Dataset extract:
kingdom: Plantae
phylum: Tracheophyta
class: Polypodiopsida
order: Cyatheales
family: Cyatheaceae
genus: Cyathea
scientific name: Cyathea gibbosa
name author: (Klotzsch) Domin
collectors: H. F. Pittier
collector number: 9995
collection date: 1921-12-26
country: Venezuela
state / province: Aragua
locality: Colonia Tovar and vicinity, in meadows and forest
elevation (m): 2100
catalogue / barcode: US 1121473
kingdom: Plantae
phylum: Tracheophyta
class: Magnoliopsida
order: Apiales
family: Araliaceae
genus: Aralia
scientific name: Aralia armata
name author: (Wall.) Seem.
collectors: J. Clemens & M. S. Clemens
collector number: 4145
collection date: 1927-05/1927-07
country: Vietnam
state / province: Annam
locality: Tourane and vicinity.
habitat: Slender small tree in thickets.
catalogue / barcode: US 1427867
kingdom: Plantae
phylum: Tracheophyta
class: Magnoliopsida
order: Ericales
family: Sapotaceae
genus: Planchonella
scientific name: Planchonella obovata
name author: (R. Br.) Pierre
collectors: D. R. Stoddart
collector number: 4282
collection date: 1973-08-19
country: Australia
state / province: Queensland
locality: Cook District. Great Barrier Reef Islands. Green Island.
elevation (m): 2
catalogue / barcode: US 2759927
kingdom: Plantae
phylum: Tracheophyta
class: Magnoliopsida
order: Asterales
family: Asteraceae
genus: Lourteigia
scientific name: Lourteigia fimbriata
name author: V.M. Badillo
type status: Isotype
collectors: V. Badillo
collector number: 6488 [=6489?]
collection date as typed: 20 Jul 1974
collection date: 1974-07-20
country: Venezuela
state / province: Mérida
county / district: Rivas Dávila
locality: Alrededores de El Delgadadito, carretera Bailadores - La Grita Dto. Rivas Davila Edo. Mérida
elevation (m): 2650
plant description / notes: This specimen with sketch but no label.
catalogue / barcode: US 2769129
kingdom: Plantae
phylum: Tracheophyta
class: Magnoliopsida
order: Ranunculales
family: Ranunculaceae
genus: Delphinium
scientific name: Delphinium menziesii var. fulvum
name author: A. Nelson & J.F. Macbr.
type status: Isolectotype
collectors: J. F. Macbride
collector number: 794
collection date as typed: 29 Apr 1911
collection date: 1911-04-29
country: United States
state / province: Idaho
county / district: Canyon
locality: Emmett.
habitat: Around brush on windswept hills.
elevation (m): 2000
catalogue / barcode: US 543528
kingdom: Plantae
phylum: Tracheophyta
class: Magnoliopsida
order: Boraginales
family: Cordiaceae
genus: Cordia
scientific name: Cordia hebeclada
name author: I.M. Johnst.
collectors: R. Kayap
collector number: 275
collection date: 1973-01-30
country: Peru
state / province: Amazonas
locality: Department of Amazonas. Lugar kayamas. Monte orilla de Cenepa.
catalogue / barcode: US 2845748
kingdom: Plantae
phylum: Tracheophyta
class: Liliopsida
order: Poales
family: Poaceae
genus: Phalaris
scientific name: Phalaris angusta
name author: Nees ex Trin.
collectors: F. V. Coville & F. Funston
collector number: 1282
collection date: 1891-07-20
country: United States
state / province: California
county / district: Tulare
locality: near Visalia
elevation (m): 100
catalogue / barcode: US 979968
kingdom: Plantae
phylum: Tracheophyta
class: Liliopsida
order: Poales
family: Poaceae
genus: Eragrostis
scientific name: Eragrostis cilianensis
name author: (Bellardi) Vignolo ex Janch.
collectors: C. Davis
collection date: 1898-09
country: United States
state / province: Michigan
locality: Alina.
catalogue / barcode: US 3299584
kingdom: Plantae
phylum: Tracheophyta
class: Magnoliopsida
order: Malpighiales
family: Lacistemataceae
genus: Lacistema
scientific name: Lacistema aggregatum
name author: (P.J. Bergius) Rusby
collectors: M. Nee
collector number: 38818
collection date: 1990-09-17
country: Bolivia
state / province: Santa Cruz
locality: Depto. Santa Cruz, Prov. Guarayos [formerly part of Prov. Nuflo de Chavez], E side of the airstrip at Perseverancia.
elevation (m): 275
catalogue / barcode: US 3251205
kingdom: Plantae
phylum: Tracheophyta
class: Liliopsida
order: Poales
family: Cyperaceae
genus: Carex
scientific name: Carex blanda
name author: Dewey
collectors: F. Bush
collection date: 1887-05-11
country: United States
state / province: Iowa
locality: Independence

Task statement: Please extract every line from all the rows above, keeping each one unchanged and in its original order.

Task output:
kingdom: Plantae
phylum: Tracheophyta
class: Polypodiopsida
order: Cyatheales
family: Cyatheaceae
genus: Cyathea
scientific name: Cyathea gibbosa
name author: (Klotzsch) Domin
collectors: H. F. Pittier
collector number: 9995
collection date: 1921-12-26
country: Venezuela
state / province: Aragua
locality: Colonia Tovar and vicinity, in meadows and forest
elevation (m): 2100
catalogue / barcode: US 1121473
kingdom: Plantae
phylum: Tracheophyta
class: Magnoliopsida
order: Apiales
family: Araliaceae
genus: Aralia
scientific name: Aralia armata
name author: (Wall.) Seem.
collectors: J. Clemens & M. S. Clemens
collector number: 4145
collection date: 1927-05/1927-07
country: Vietnam
state / province: Annam
locality: Tourane and vicinity.
habitat: Slender small tree in thickets.
catalogue / barcode: US 1427867
kingdom: Plantae
phylum: Tracheophyta
class: Magnoliopsida
order: Ericales
family: Sapotaceae
genus: Planchonella
scientific name: Planchonella obovata
name author: (R. Br.) Pierre
collectors: D. R. Stoddart
collector number: 4282
collection date: 1973-08-19
country: Australia
state / province: Queensland
locality: Cook District. Great Barrier Reef Islands. Green Island.
elevation (m): 2
catalogue / barcode: US 2759927
kingdom: Plantae
phylum: Tracheophyta
class: Magnoliopsida
order: Asterales
family: Asteraceae
genus: Lourteigia
scientific name: Lourteigia fimbriata
name author: V.M. Badillo
type status: Isotype
collectors: V. Badillo
collector number: 6488 [=6489?]
collection date as typed: 20 Jul 1974
collection date: 1974-07-20
country: Venezuela
state / province: Mérida
county / district: Rivas Dávila
locality: Alrededores de El Delgadadito, carretera Bailadores - La Grita Dto. Rivas Davila Edo. Mérida
elevation (m): 2650
plant description / notes: This specimen with sketch but no label.
catalogue / barcode: US 2769129
kingdom: Plantae
phylum: Tracheophyta
class: Magnoliopsida
order: Ranunculales
family: Ranunculaceae
genus: Delphinium
scientific name: Delphinium menziesii var. fulvum
name author: A. Nelson & J.F. Macbr.
type status: Isolectotype
collectors: J. F. Macbride
collector number: 794
collection date as typed: 29 Apr 1911
collection date: 1911-04-29
country: United States
state / province: Idaho
county / district: Canyon
locality: Emmett.
habitat: Around brush on windswept hills.
elevation (m): 2000
catalogue / barcode: US 543528
kingdom: Plantae
phylum: Tracheophyta
class: Magnoliopsida
order: Boraginales
family: Cordiaceae
genus: Cordia
scientific name: Cordia hebeclada
name author: I.M. Johnst.
collectors: R. Kayap
collector number: 275
collection date: 1973-01-30
country: Peru
state / province: Amazonas
locality: Department of Amazonas. Lugar kayamas. Monte orilla de Cenepa.
catalogue / barcode: US 2845748
kingdom: Plantae
phylum: Tracheophyta
class: Liliopsida
order: Poales
family: Poaceae
genus: Phalaris
scientific name: Phalaris angusta
name author: Nees ex Trin.
collectors: F. V. Coville & F. Funston
collector number: 1282
collection date: 1891-07-20
country: United States
state / province: California
county / district: Tulare
locality: near Visalia
elevation (m): 100
catalogue / barcode: US 979968
kingdom: Plantae
phylum: Tracheophyta
class: Liliopsida
order: Poales
family: Poaceae
genus: Eragrostis
scientific name: Eragrostis cilianensis
name author: (Bellardi) Vignolo ex Janch.
collectors: C. Davis
collection date: 1898-09
country: United States
state / province: Michigan
locality: Alina.
catalogue / barcode: US 3299584
kingdom: Plantae
phylum: Tracheophyta
class: Magnoliopsida
order: Malpighiales
family: Lacistemataceae
genus: Lacistema
scientific name: Lacistema aggregatum
name author: (P.J. Bergius) Rusby
collectors: M. Nee
collector number: 38818
collection date: 1990-09-17
country: Bolivia
state / province: Santa Cruz
locality: Depto. Santa Cruz, Prov. Guarayos [formerly part of Prov. Nuflo de Chavez], E side of the airstrip at Perseverancia.
elevation (m): 275
catalogue / barcode: US 3251205
kingdom: Plantae
phylum: Tracheophyta
class: Liliopsida
order: Poales
family: Cyperaceae
genus: Carex
scientific name: Carex blanda
name author: Dewey
collectors: F. Bush
collection date: 1887-05-11
country: United States
state / province: Iowa
locality: Independence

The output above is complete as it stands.